Background: Septins are cytoskeletal GTPase proteins first discovered in the fungus Saccharomyces cerevisiae where they organize the septum and link nuclear division with cell division. More recently septins have been found in animals where they are important in processes ranging from actin and microtubule organization to embryonic patterning and where defects in septins have been implicated in human disease. Previous studies suggested that many animal septins fell into independent evolutionary groups, confounding cross-kingdom comparison.
Results: In the current work, we identified 162 septins from fungi, microsporidia and animals and analyzed their phylogenetic relationships. There was support for five groups of septins with orthology between kingdoms. Group 1 (which includes S. cerevisiae Cdc10p and human Sept9) and Group 2 (which includes S. cerevisiae Cdc3p and human Sept7) contain sequences from fungi and animals.
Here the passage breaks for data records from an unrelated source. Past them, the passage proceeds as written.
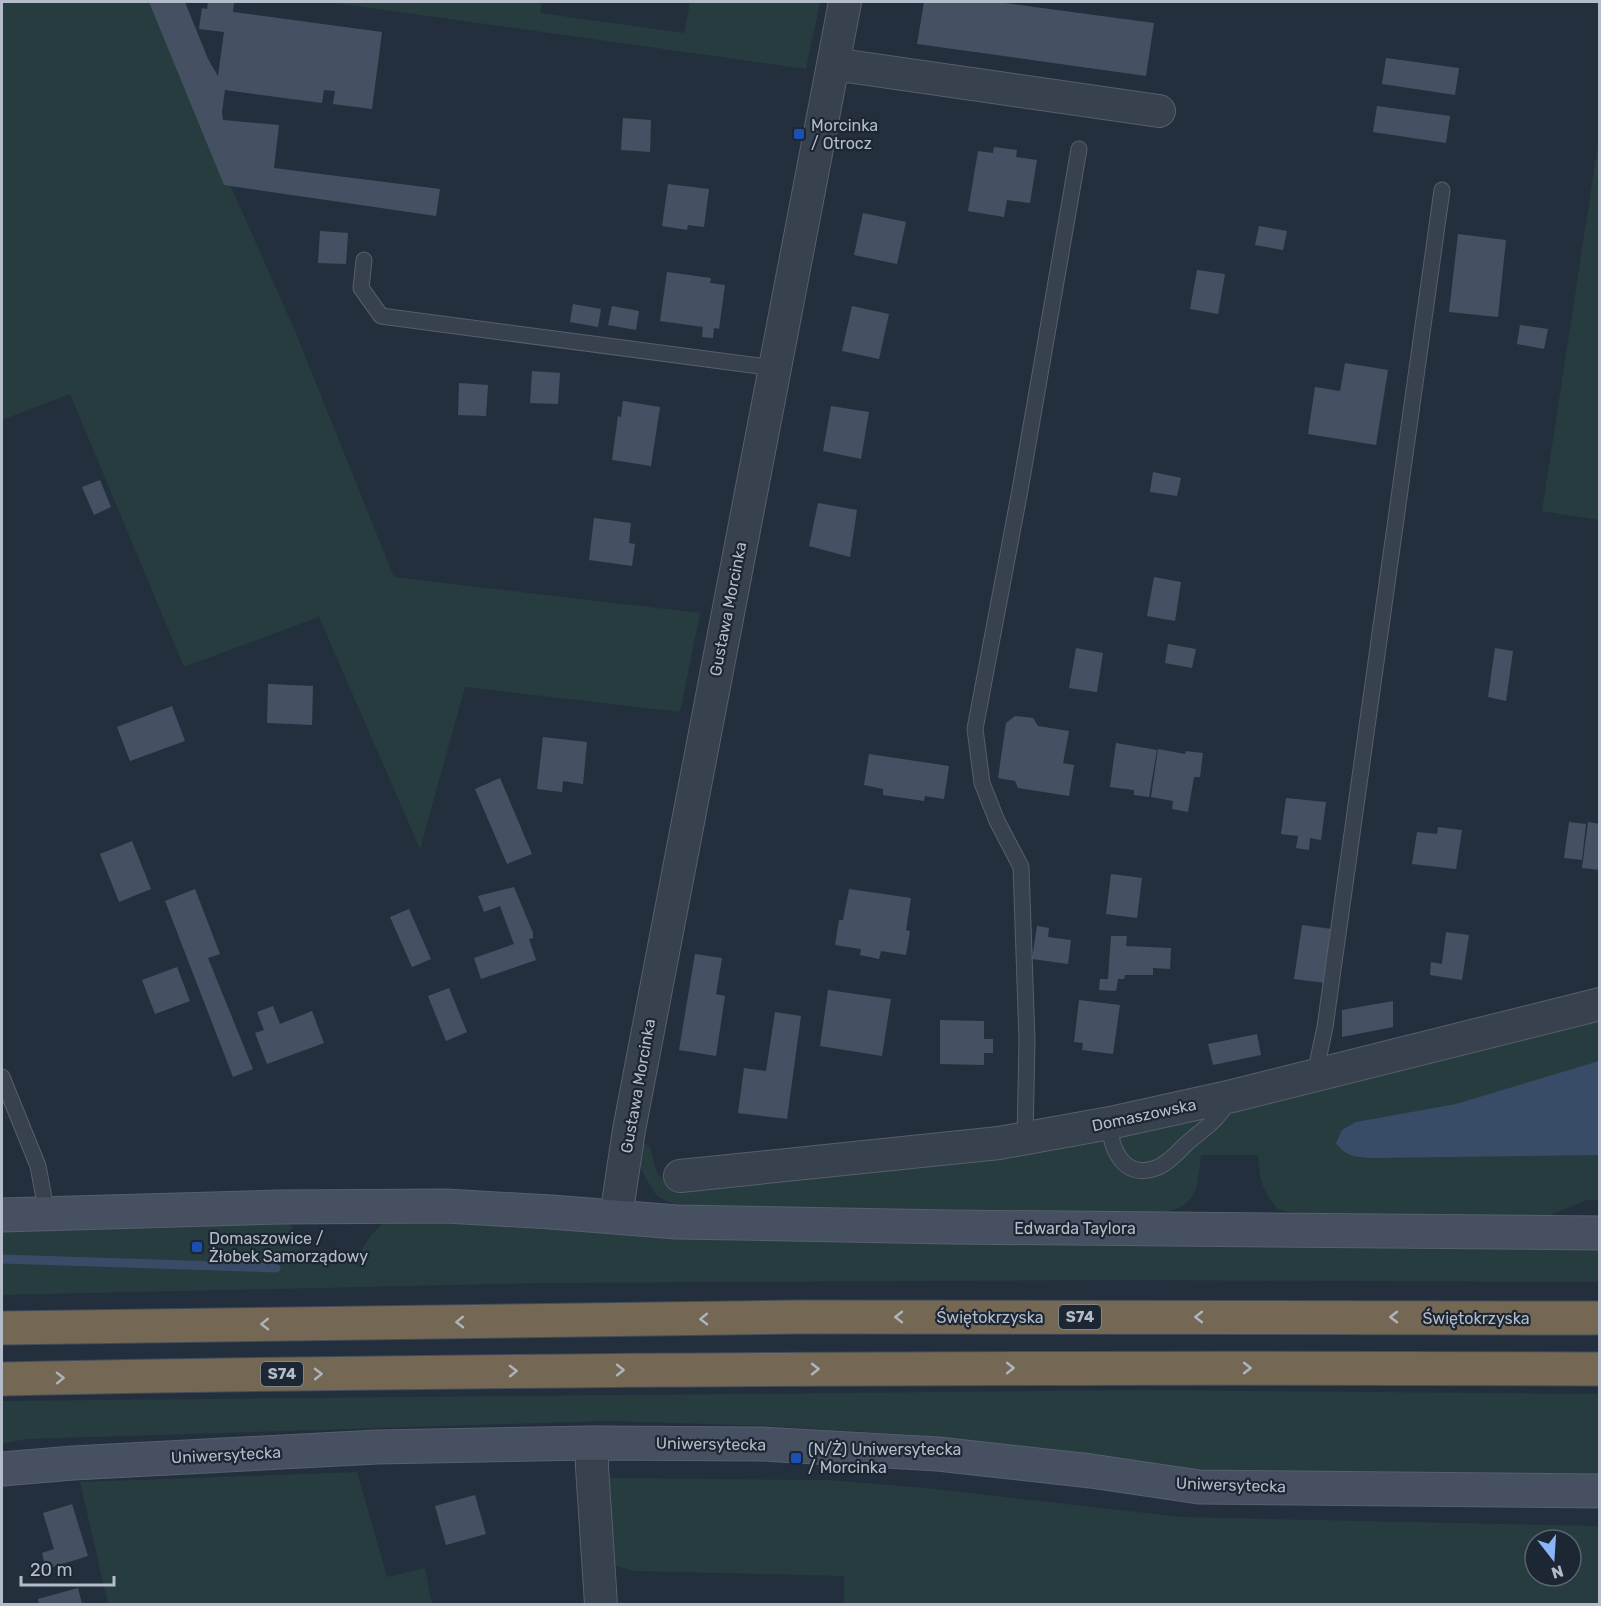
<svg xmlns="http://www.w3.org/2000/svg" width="1601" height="1606" viewBox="0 0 1601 1606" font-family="Rubik,sans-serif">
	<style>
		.green { fill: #263c3f; fill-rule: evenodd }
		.water { fill: #394c67 }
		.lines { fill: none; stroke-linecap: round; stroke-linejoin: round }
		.stream { stroke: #394c67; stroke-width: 9 }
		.building { fill: #455162 }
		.lane-casing { stroke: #565f6c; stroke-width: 17 }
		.street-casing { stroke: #565f6c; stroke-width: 34 }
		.secondary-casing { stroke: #565f6c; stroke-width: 35 }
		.highway-casing { stroke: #434c59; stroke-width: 35 }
		.lane { stroke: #38414e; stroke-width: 15 }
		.street { stroke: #38414e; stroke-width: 32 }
		.secondary { stroke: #465061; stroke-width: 33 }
		.highway { stroke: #746855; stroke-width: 33 }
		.oneway { stroke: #aeb4bd }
		.transit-dot { fill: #1a4fb4; stroke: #1d2633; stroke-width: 2 }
		.labels { text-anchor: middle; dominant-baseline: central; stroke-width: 4.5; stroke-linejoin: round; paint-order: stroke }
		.shield { fill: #1d2633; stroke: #878f9c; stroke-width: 1.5 }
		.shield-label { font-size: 15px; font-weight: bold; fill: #b4bcc9 }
		.poi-label { font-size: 16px; fill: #b4bcc9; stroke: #1d2633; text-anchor: start }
		.street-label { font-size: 16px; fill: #b4bcc9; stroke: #1d2633 }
	</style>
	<rect width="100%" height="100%" fill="#242f3e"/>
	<path class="green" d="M2 2H149L295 331 394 577 700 613 680 712 465 687 420 849 319 617 184 667 70 394 2 420Z
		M328 2H542L540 13 684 33 690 2H820L806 69Z
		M1599 138 1600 520H1599L1542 511Z
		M1599 1020V1200H1587L1548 1216 1299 1214 1277 1209C1261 1186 1260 1182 1258 1155H1201C1197 1188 1199 1205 1162 1213L754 1209C727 1208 680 1212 658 1196 653 1192 650 1185 647 1180 638 1167 638 1155 640 1140L650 1147 657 1173 667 1183 679 1189Z
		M285 1219 295 1232 303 1263 359 1261 363 1247 371 1235 382 1224 396 1220 483 1222 712 1240 1599 1248 1600 1282 1122 1280 541 1283 2 1295V1227Z
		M1139 1390 1599 1394 1600 1477 1203 1471 918 1435 768 1426 609 1421 26 1439 2 1444V1401Z
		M357 1472 387 1577 425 1568 432 1604H108L80 1482Z
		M609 1478 828 1480 926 1488 1181 1517 1599 1526V1604H844V1576L634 1571 614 1565ZM1535 1540H1571V1576H1535Z"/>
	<path class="water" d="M1599 1061V1155L1371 1158C1355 1157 1345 1156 1336 1143L1342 1130 1356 1122 1456 1104Z"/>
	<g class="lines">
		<path class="stream" d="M2 1259 276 1268"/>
	</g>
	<path class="building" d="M149 2H185L208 59 218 76 224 32 199 29 202 8 207 9 208 2H234L233 12 382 32 372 109 333 104 335 91 324 90 322 103 225 90 222 112 223 120 279 125 274 168 440 189 436 216 224 185Z
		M924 2H997L1154 23 1146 76 917 44Z
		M1386 58 1459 68 1455 95 1382 84Z
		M1377 106 1450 116 1446 143 1373 132Z
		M623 118 651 120 650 152 621 150Z
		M994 147 1017 150 1016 157 1037 160 1030 203 1007 200 1004 217 968 211 978 151 993 153Z
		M668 184 709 189 704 227 688 225 687 230 662 226Z
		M863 213 906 222 897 264 854 255Z
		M1259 226 1287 231 1283 250 1255 245Z
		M320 231 348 233 346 264 318 263Z
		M1458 234 1506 240 1498 317 1449 312Z
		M1197 270 1225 274 1218 314 1190 309Z
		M667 272 711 278 710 283 725 285 719 329 714 328 713 338 702 337 703 327 660 321Z
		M573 304 601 309 598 327 570 322Z
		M612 306 639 311 636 330 608 325Z
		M852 306 889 314 879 359 842 351Z
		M1520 325 1548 329 1544 349 1517 344Z
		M1345 363 1388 370 1376 445 1308 434 1315 387 1340 391Z
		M532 371 560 373 558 404 530 403Z
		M459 383 488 385 486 416 458 415Z
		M623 401 660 407 651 466 612 460 618 416 621 417Z
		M831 406 869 412 861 459 823 451Z
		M1153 472 1181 478 1177 496 1150 492Z
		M100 480 111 507 94 515 82 487Z
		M818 503 857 510 850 557 809 546Z
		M594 518 631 523 629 543 635 544 632 566 589 560Z
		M1154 577 1181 582 1175 621 1147 616Z
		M1168 644 1196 649 1192 668 1165 663Z
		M1076 648 1103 653 1097 692 1069 688Z
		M1495 648 1513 651 1506 701 1488 697Z
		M268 684 313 686 312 725 267 723Z
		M172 706 185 741 130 761 117 727Z
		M1015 716 1033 718 1038 726 1069 731 1063 763 1074 765 1069 796 1018 788 1015 781 998 778 1006 723Z
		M543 737 587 742 583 784 563 781 562 792 537 789Z
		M1116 743 1157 750 1149 797 1134 795V790L1110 787Z
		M1158 749 1185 754 1186 751 1203 753 1200 777H1194L1188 812 1172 809 1173 801 1151 797Z
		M869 754 949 766 944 799 925 796 924 801 883 795V789L864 785Z
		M500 778 532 854 507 864 475 789Z
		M1286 798 1326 802 1321 840 1310 838 1309 850 1296 848 1298 836 1281 834Z
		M1569 822 1586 824 1582 860 1564 858Z
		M1588 822 1600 824V870L1582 868Z
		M1438 827 1462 830 1456 869 1412 864 1417 832 1437 834Z
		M132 841 151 889 119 902 100 854Z
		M1111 874 1142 878 1137 918 1106 914Z
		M514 887 533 933V938L529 939 536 960 481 979 474 958 514 944 500 906 484 912 478 896Z
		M195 889 220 954 208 958 253 1069 233 1077 165 901Z
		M849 889 911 898 906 930 910 931 906 955 881 951 879 959 860 955 861 949 835 945 839 920H843Z
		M409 909 431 959 412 967 390 917Z
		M1302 925 1332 929 1325 983 1294 979Z
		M1037 926 1049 928 1048 937 1071 940 1068 964 1032 959Z
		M1446 932 1469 935 1462 980 1430 975 1431 962 1442 964Z
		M1111 936H1127L1126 946 1171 948 1170 969 1153 968V975H1125L1124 979H1118L1116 991 1099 990 1100 979H1108Z
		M695 954 722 958 716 994 725 996 716 1056 679 1050Z
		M177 967 190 1001 155 1014 142 980Z
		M449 988 467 1032 446 1041 428 996Z
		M828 990 891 999 882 1056 820 1046Z
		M1079 1000 1120 1005 1113 1054 1082 1050 1083 1043 1074 1042Z
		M1393 1001V1027L1342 1037V1010Z
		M273 1006 280 1024 312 1011 324 1043 267 1064 255 1033 264 1030 257 1012Z
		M775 1012 801 1016 787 1119 738 1113 744 1068 766 1071Z
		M940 1020 984 1021V1039H993V1053H984V1065L940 1064Z
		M1257 1034 1261 1055 1213 1065 1208 1044Z
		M475 1495 486 1534 446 1545 435 1506Z
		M72 1504 88 1556 46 1569 42 1553 54 1549 43 1513Z
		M78 1588 82 1604H39L38 1599Z"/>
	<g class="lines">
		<defs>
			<path id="lane" d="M364 260 361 288 381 316 774 368
				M1315 1074 1325 1027 1442 190
				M2 1077 38 1166 47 1214
				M1110 1123C1110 1149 1124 1180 1156 1168 1167 1164 1177 1153 1185 1145 1205 1127 1215 1124 1230 1099
				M1025 1138 1027 1040 1021 867 997 821 982 783 975 729 1020 490 1079 149"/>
			<path id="street" d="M833 64 1159 111
				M680 1176 999 1143 1110 1123 1232 1096 1600 1004
				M616 1217 629 1130 845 2
				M592 1443V1467L601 1604"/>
			<path id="secondary" d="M2 1215 281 1207 446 1206 551 1212 677 1222 949 1227 1600 1233
				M2 1469 73 1463 377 1447 592 1443 761 1444 938 1454 1091 1471 1199 1487 1600 1491"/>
			<path id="highway" d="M2 1328 799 1317 1600 1318
				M2 1379C534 1368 1067 1367 1600 1369"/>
		</defs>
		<use href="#lane" class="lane-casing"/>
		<use href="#street" class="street-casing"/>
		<use href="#secondary" class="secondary-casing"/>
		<use href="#highway" class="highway-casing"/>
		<use href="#lane" class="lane"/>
		<use href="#street" class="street"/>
		<use href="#secondary" class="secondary"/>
		<use href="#highway" class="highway"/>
	</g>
	<defs><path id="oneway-chevron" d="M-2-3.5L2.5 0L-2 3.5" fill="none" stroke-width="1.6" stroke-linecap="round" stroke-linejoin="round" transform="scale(1.5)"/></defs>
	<g class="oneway">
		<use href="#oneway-chevron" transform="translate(899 1317) rotate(180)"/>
		<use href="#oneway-chevron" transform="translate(1199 1317) rotate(-180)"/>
		<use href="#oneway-chevron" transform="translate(1394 1317) rotate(-180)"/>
		<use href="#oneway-chevron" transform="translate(704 1319) rotate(179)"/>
		<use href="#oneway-chevron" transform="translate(460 1322) rotate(179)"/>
		<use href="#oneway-chevron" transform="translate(265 1324) rotate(179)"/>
		<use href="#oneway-chevron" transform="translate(1010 1368)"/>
		<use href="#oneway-chevron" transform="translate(1247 1368)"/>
		<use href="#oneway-chevron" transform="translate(815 1369)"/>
		<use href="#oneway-chevron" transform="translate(620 1370)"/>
		<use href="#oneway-chevron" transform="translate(513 1371) rotate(-1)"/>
		<use href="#oneway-chevron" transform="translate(318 1374) rotate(-1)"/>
		<use href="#oneway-chevron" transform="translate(60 1378) rotate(-1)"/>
	</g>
	<g class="transit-dot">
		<rect x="793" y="128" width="12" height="12" rx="3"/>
		<rect x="191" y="1241" width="12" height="12" rx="3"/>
		<rect x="790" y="1452" width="12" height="12" rx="3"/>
	</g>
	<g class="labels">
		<g class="shield">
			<rect x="1059" y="1305" width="42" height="24" rx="4.5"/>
			<rect x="261" y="1362" width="42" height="24" rx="4.5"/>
		</g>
		<g class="shield-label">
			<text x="1080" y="1317">S74</text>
			<text x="282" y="1374">S74</text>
		</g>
		<g class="poi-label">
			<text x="811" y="125">Morcinka<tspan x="811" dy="18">/ Otrocz</tspan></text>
			<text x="209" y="1238">Domaszowice /<tspan x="209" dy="18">Żłobek Samorządowy</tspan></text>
			<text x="808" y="1449">(N/Ż) Uniwersytecka<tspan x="808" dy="18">/ Morcinka</tspan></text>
		</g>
		<g class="street-label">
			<text transform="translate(728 609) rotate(-79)">Gustawa Morcinka</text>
			<text transform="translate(638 1086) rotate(-80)">Gustawa Morcinka</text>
			<text transform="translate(1144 1115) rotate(-12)">Domaszowska</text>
			<text x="1075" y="1228">Edwarda Taylora</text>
			<text x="990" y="1317">Świętokrzyska</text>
			<text x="1476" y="1318">Świętokrzyska</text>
			<text transform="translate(711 1444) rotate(1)">Uniwersytecka</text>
			<text transform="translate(226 1455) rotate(-3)">Uniwersytecka</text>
			<text transform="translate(1231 1485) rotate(2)">Uniwersytecka</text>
		</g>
	</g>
	<rect width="1601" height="1606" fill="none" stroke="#b4bcc9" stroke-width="6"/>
	<g transform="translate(1553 1558) rotate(163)"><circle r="28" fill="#1d2633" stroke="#59626f" stroke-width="1.5"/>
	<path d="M0-4.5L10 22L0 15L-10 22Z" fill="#8ab4f8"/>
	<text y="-9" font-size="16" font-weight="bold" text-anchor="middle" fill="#b4bcc9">N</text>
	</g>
	<path d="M21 1576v9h93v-9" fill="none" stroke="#b4bcc9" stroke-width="3"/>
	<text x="30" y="1576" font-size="18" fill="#b4bcc9" stroke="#1d2633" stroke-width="4.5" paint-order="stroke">20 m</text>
</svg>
Group 3 (which includes S. cerevisiae Cdc11p) and Group 4 (which includes S. cerevisiae Cdc12p) contain sequences from fungi and microsporidia. Group 5 (which includes Aspergillus nidulans AspE) contains sequences from filamentous fungi. We suggest a modified nomenclature based on these phylogenetic relationships. Comparative sequence alignments revealed septin derivatives of already known G1, G3 and G4 GTPase motifs, four new motifs from two to twelve amino acids long and six conserved single amino acid positions. One of these new motifs is septin-specific and several are group specific.
Conclusion: Our studies provide an evolutionary history for this important family of proteins and a framework and consistent nomenclature for comparison of septin orthologs across kingdoms.